The Mike O’Callaghan–Pat Tillman Memorial Bridge (AKA the Hoover Dam Bypass Bridge)


This was before we were dripping in sweat. (TMI? It was July. In the desert.)


Love this monument! There was a big beautiful American flag at the top

We decided to do the Power Plant Tour which was $11 per person. It is not recommended for people which claustrophobia, which I never thought I had…until I took a 70 second elevator ride 530 feet into a big dam. I (being the doom and gloom person my husband knows I can be) thought of all the worst scenarios that could happen. I was waiting for someones pacemaker to stop working (not recommended for the tour), an earthquake to happen or the electricity to suddenly stop (are there even stairs?!). I became really anxious about half way through the tour and was pretty excited when it was over. All in all, it was a nice reprieve from the heat inside the air conditioned building (except deep down where it was fairly warm) and it was interesting to learn the history of the Hoover Dam. It is definitely a must visit if you are in the area.

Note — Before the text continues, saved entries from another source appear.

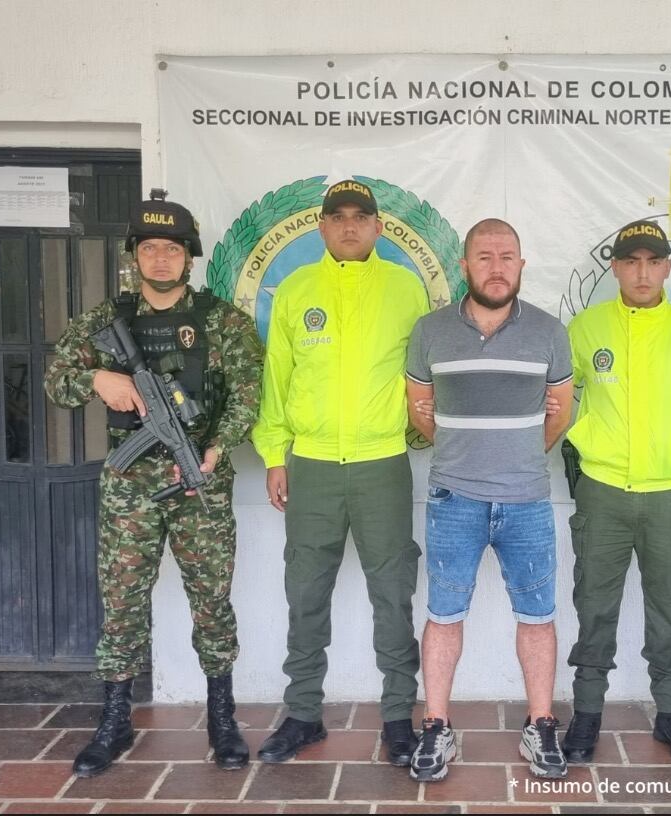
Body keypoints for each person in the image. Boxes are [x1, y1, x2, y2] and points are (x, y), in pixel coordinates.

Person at [45, 189, 264, 776]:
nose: (161, 259)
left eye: (172, 249)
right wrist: (100, 379)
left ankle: (222, 717)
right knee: (122, 604)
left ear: (189, 257)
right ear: (134, 256)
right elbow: (57, 381)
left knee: (211, 602)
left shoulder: (222, 322)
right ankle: (115, 721)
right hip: (128, 490)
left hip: (201, 486)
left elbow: (248, 397)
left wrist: (213, 452)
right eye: (150, 249)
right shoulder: (102, 321)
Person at [252, 179, 428, 768]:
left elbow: (426, 380)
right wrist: (276, 454)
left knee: (392, 593)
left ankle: (399, 718)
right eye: (338, 217)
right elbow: (277, 378)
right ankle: (302, 715)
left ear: (378, 227)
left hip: (382, 464)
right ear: (321, 228)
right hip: (314, 466)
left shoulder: (406, 289)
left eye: (361, 216)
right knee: (305, 593)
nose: (350, 226)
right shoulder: (297, 289)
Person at [405, 218, 574, 781]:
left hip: (527, 500)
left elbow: (560, 411)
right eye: (484, 256)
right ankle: (436, 728)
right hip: (453, 498)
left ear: (522, 265)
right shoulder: (430, 331)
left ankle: (541, 724)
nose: (496, 266)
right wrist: (464, 450)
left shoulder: (550, 332)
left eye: (507, 256)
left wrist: (519, 453)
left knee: (539, 616)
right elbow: (420, 409)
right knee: (443, 614)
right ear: (464, 265)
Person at [560, 219, 671, 765]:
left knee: (669, 609)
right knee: (594, 606)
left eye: (651, 262)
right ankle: (587, 716)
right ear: (614, 267)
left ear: (666, 267)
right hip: (604, 493)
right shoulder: (583, 330)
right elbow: (560, 403)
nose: (641, 272)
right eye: (630, 261)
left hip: (669, 496)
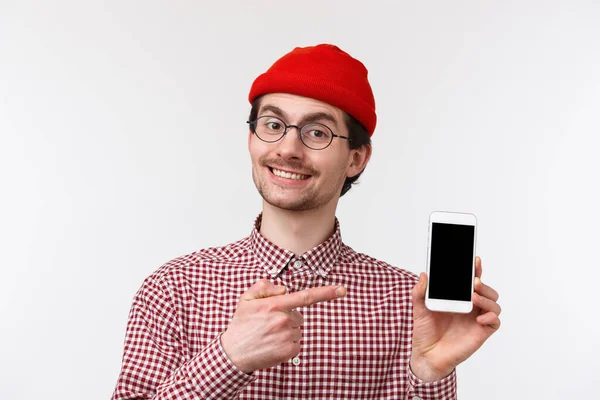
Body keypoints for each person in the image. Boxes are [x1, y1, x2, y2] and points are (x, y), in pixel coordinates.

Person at [111, 44, 501, 400]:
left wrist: (431, 374)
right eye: (273, 124)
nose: (287, 149)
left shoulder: (408, 305)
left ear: (356, 159)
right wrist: (227, 360)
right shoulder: (173, 289)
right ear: (251, 138)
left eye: (316, 132)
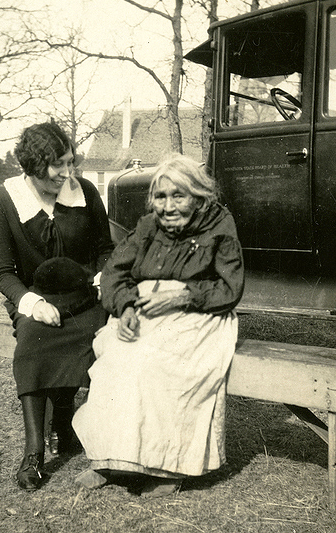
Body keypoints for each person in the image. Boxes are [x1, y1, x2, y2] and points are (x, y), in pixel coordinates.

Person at [72, 153, 244, 497]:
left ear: (197, 196)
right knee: (113, 363)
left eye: (177, 196)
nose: (167, 206)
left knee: (158, 367)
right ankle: (110, 460)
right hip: (144, 312)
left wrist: (183, 296)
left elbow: (230, 287)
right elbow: (114, 273)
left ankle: (168, 468)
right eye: (160, 197)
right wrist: (126, 307)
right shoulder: (149, 226)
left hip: (199, 314)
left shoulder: (219, 225)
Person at [0, 121, 113, 491]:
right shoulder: (4, 200)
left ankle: (64, 418)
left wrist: (103, 278)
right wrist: (31, 302)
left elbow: (105, 249)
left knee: (96, 336)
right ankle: (34, 451)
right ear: (32, 166)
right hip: (34, 298)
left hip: (85, 296)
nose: (67, 173)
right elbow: (2, 272)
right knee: (33, 341)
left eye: (70, 162)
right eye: (57, 165)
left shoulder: (85, 192)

Not what I expected the inside of the dam to look like!


My Advice:

1. Try to get there early, especially in summer. It is SO HOT!

2. Park on the side with the visitors center. It is a long walk across the dam, especially when done in the middle of the day. Our one water bottle was hot water by the time we got to the other side.

3. You can’t get to Arizona from the Arizona side of the bridge. If there are no parking spots by the visitor center you have to drive across the dam to the Arizona side but to leave you must go back and drive over the Bypass bridge. Learned that the hard way!

4. Bring enough water. 1 is not enough for 2 people. We ended up splurging on $2 12oz water bottles in the store because we did not plan very well.